▸ **Source document**
- - - - - - -
Full Name: Lüthgen, Eugen

Other Names:

  • Eugen Lüthgen

Gender: male

Date Born: 1882

Date Died: 1946

Home Country/ies: Germany

Subject Area(s): Romanesque and sculpture (visual works)


Overview

Romanesque sculpture specialist. Mentioned in Heinrich M. Schwarz‘ dissertation “Lebenslauf” as a professor whose lectures he heard. Lüthgen was awarded his art-history Ph.D. at the university in Munich in 1907, writing on medieval wood sculpture. He concurrently studied law and achieved a law degree from the university in Heidelberg in 1908 writing a thesis on art copyright. With the assumption of the Nazis to power in Germany in 1933, and Hans Naumann authored a diatribe against “ungerman” impulses, Kampf wider den undeutschen Geist.
- - - - - - -
▸ **Given information**
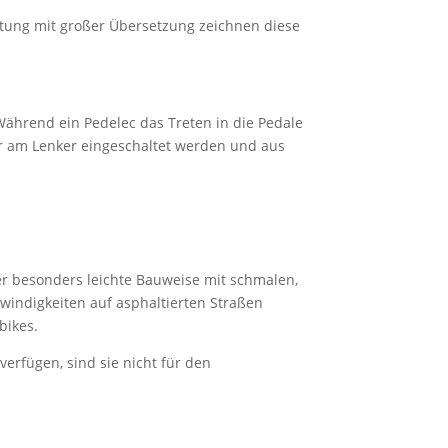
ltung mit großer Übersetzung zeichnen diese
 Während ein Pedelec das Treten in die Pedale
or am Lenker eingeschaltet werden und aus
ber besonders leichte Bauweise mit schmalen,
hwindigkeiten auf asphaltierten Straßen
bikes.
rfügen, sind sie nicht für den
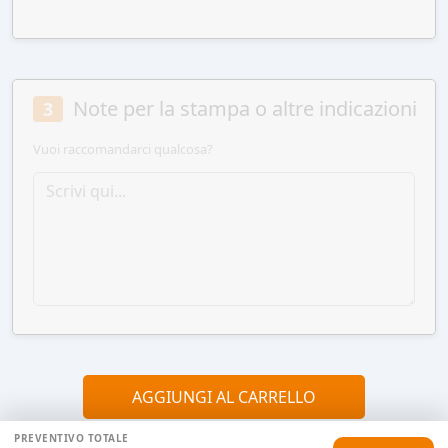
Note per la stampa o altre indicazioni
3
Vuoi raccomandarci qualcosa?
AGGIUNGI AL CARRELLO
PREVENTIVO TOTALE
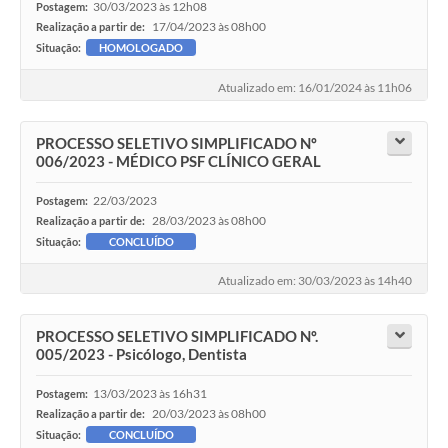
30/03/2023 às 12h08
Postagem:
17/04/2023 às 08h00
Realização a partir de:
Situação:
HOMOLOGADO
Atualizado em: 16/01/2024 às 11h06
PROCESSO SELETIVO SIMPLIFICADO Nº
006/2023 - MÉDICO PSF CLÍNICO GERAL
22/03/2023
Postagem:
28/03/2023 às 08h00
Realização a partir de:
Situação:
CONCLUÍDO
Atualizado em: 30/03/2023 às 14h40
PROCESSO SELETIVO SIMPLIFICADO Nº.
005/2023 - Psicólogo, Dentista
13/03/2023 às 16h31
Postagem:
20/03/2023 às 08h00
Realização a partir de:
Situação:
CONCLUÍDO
- - - - - - -
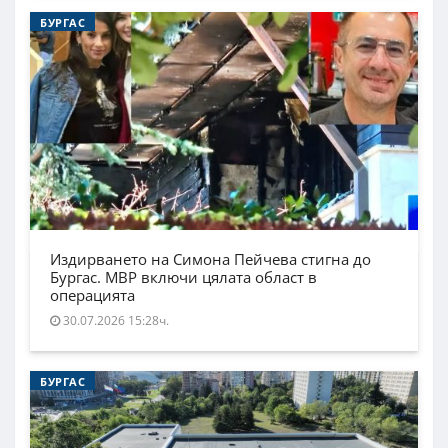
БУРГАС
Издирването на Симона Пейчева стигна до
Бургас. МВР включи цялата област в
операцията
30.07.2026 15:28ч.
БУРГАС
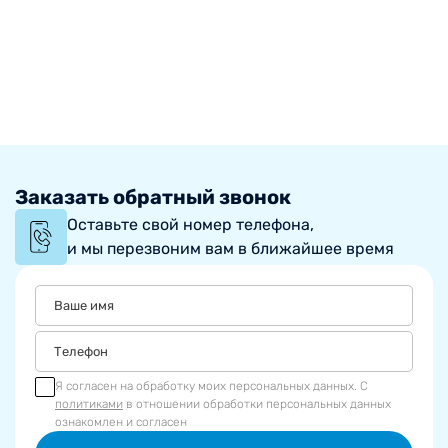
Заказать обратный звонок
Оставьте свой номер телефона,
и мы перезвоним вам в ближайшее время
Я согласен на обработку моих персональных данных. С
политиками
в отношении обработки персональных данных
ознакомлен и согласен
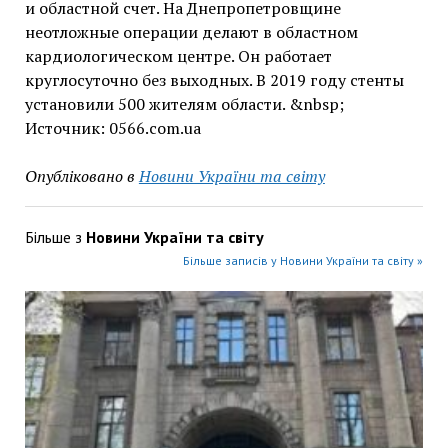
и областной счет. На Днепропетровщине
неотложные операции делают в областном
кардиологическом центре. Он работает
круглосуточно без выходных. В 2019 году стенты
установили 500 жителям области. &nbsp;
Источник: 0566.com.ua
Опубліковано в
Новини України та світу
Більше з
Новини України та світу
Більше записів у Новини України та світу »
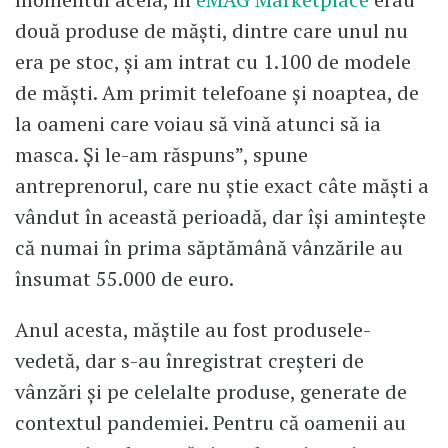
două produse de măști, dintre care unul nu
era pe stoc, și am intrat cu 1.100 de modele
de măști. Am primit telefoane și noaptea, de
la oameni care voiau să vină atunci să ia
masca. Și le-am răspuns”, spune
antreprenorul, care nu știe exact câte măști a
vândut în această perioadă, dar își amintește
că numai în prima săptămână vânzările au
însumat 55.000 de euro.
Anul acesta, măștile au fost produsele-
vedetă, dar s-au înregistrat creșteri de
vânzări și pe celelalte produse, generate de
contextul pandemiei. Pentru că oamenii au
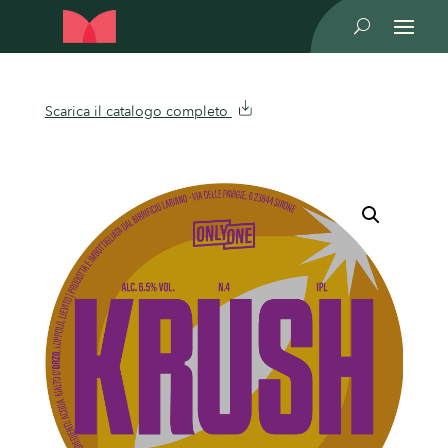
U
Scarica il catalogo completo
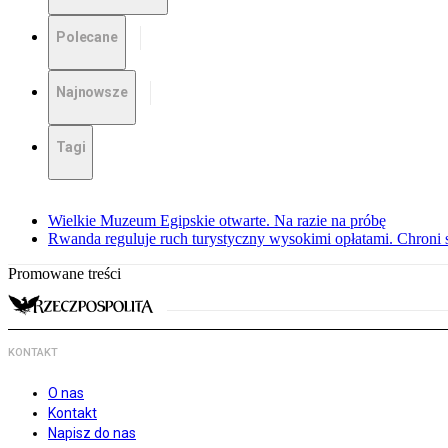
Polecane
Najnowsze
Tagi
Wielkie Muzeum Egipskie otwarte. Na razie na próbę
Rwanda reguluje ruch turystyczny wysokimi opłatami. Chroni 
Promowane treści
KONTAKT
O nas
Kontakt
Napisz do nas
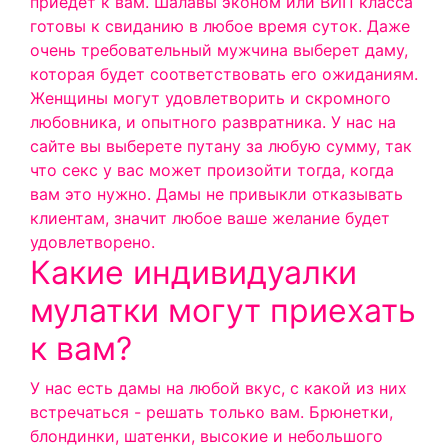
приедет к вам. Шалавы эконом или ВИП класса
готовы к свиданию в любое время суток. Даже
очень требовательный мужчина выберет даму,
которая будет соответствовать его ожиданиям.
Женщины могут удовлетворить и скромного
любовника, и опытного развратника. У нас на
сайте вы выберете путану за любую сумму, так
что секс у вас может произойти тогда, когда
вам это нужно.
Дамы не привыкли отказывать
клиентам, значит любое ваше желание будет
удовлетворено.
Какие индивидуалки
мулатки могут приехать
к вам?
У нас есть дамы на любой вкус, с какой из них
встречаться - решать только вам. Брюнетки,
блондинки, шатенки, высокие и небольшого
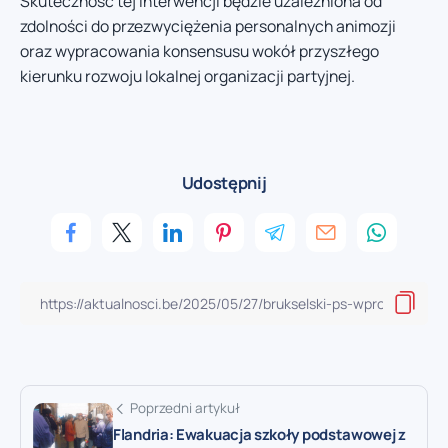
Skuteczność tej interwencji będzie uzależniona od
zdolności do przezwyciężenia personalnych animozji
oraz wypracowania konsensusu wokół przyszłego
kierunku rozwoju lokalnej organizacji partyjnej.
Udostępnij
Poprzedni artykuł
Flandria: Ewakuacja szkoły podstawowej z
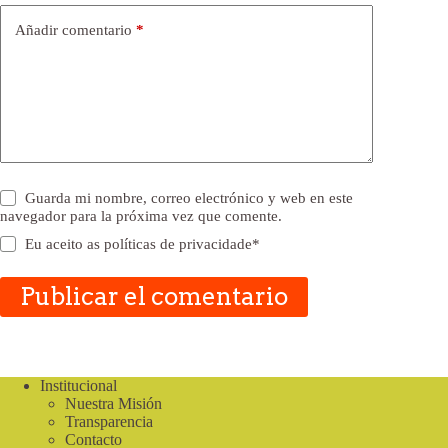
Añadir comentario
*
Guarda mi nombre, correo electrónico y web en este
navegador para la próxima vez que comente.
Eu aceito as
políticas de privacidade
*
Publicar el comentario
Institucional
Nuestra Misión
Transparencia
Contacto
- - - - - - -
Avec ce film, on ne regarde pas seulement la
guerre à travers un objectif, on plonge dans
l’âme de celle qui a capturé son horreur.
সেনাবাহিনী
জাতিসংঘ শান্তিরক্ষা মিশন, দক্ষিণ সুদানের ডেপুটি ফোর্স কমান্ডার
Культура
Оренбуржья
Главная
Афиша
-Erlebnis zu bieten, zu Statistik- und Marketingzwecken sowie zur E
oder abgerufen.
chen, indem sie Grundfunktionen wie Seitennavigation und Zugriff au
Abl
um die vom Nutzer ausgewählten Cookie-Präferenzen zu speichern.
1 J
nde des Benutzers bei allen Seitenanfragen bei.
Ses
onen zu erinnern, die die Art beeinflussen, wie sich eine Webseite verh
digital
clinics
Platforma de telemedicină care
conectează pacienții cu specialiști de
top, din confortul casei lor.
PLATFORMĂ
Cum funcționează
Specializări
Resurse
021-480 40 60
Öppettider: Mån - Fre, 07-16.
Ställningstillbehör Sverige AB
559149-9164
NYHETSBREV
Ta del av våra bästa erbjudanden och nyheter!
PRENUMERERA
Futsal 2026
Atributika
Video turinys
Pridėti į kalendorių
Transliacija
- - - - - - -
▸ **Directive A**
In the records, starting at the line containing "Заказать обратный звонок" and ending at the line containing "ознакомлен и согласен", substitute "позвоним" for "перезвоним" and reproduce only those lines with nothing else altered.
▸ **Directive B**
Carry on the biographical text about Eugen Lüthgen from the point at which it stops.
The text and the records bear no relation to one another.

▸ **Result A**
Заказать обратный звонок
Оставьте свой номер телефона,
и мы позвоним вам в ближайшее время
Я согласен на обработку моих персональных данных. С
политиками
в отношении обработки персональных данных
ознакомлен и согласен

▸ **Result B**
Selected Bibliography

[art history dissertation:] Die Holzplastik der Spätgotik im Gebiete zwischen Inn und Salzach : eine entwicklungsgeschichteliche Studie. Munich, 1907; [law thesis:] Die Ausnahme von dem Vervielfältigungsverbote im Kunstschutzgestze vom 9. Januar 1907: ein Beitrag zur Lehre vom Urheberrecht. Heidelberg, 1908, published, Bonn: S. Foppen, 1908; Die niederrheinische Plastik von der Gothik bis zur Renaissance; ein entwicklungsgeschichtlicher Versuch. Strassburg: Heitz, 1917; and Boerner, August, and Feinhals, Joseph, and Nottbrock, Philip. Der Tabak in Kunst und Kultur. Cologne: M. Dumont Schauberg, 1911; Die abendländische Kunst des 15. Jahrhunderts. Bonn-Leipzig: K. Schroeder, 1920; edited, Forschungen zur Kunstgeschichte Westeuropas. Bonn [etc.] : Schroeder, 1921-; Romanische Plastik in Deutschland. Bonn: Leipzig, K. Schroeder, 1923; and Naumann, Hans. Kampf wider den undeutschen Geist. Bonn: Scheur, 1933.


Sources

“Lebenslauf.” Schwarz, Heinrich M. Die kirchliche Baukunst der Spätgotik im klevischen Raum. Bonn: Ludwig Röhrscheid, 1938, p [75].




Citation

"Lüthgen, Eugen." Dictionary of Art Historians (website). https://arthistorians.info/luthgene/.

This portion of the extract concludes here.